Promote user data to become DestinE data

As a DestinE user you may want to share a self-created dataset with the DestinE community. DestinE Data Lake (DEDL) integrates a mechanism allowing you to share your dataset so that any DEDL user can access it via the HDA API and the DEDL Web Portal.

This document describes how to form new DE data and submit them to be included in the standard DE offering.

Step 1 Contact the DestinE helpdesk support

The first step to bring your data to the DestinE community is to get in touch with the DestinE Help Desk support and to express your wish to share your dataset.

In your helpdesk ticket, describe the dataset and what benefit will it bring to the DestinE community.
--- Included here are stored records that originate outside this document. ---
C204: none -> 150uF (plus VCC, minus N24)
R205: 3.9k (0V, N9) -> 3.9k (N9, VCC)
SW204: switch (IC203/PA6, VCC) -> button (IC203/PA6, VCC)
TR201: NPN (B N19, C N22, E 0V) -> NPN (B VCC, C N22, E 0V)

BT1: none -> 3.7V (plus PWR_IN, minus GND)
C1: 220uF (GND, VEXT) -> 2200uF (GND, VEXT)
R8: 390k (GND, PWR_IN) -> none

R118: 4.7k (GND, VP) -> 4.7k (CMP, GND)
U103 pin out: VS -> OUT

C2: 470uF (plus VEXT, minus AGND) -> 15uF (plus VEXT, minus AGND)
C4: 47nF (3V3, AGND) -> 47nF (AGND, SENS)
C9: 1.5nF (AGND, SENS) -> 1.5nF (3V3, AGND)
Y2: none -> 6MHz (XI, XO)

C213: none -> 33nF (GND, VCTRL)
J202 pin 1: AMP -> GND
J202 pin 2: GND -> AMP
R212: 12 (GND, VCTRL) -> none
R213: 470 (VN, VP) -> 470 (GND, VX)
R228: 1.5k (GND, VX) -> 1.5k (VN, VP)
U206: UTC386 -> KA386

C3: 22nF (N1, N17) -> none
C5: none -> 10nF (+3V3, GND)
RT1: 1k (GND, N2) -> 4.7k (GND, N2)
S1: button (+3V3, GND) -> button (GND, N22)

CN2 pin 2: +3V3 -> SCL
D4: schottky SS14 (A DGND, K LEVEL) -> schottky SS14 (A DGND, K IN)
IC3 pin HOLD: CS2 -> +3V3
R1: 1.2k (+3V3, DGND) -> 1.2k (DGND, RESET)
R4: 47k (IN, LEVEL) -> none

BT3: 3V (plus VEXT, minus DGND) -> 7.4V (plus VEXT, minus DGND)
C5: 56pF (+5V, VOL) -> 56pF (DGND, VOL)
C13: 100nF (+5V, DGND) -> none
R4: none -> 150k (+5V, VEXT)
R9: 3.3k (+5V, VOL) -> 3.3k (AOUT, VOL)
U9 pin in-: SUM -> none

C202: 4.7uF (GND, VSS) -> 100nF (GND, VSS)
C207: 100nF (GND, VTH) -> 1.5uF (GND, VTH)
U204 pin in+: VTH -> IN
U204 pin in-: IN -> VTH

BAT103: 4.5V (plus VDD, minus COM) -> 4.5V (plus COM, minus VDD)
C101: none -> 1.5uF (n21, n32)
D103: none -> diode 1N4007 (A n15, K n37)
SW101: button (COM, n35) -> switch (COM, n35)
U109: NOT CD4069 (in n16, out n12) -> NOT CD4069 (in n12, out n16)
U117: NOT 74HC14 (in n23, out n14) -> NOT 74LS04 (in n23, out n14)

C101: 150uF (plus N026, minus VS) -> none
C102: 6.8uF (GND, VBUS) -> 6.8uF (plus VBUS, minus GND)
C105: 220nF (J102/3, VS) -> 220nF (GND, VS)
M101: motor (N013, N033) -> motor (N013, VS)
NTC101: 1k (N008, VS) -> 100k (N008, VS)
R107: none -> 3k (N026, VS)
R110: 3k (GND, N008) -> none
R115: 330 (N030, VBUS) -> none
Important information to include will, among others, contain the following characteristics:

  • general description of the dataset,

  • the temporal and spatial extent of the data,

  • the format of the data,

  • which input data were used to generate this dataset

and so on.

The data lake HDA has the capability to restrict datasets to specific users. You can express the licensing preferences you want to apply to the new dataset in your ticket.

If the dataset is to be available only for specific users, you might also request creation of a new IAM role or roles to describe that user group.

A board will examine your request and respond to you directly in the ticket.

Step 2 Prepare your dataset for ingestion by the DEDL HDA

It is the responsibility of the user to provide a dataset compatible with DEDL HDA.

DEDL HDA expose a STAC API. Hence, the dataset must be added in STAC format. It also means that you need to generate STAC metadata to reference your dataset. To generate those data, you can use PySTAC, which is an open-source Python client developed by STAC community .

The following resources will help you create the STAC metadata associated to your dataset:

The dataset should follow the following organization:

MY_DATASET_ID/
    metadata/
        collection.json
        items/
            ITEM_1_ID.json
            ITEM_2_ID.json
            ...
    data/
        ...

If possible, the data folder should be organized by date: ./year/month/day

Warning

Make sure to upload both the data and the metadata on your DEDL user space. Otherwise, DEDL team will not be able to upload your dataset to the data lake.

To acquire a better perspective of how the data you submitted will be handled, see How to upload DE user-generated data to DE user community,

Step 3 Follow the ticket exchanges

Once the data is ready, the DEDL team will proceed to upload your dataset to the data lake. The team will keep you informed of the current status of the process and will come back to you if there is any issue regarding the data or its format.

Once the data is fully uploaded and available, you will be notified on the ticket and you will be able to access this newly added dataset directly from the DEDL HDA API and the DEDL Web Portal.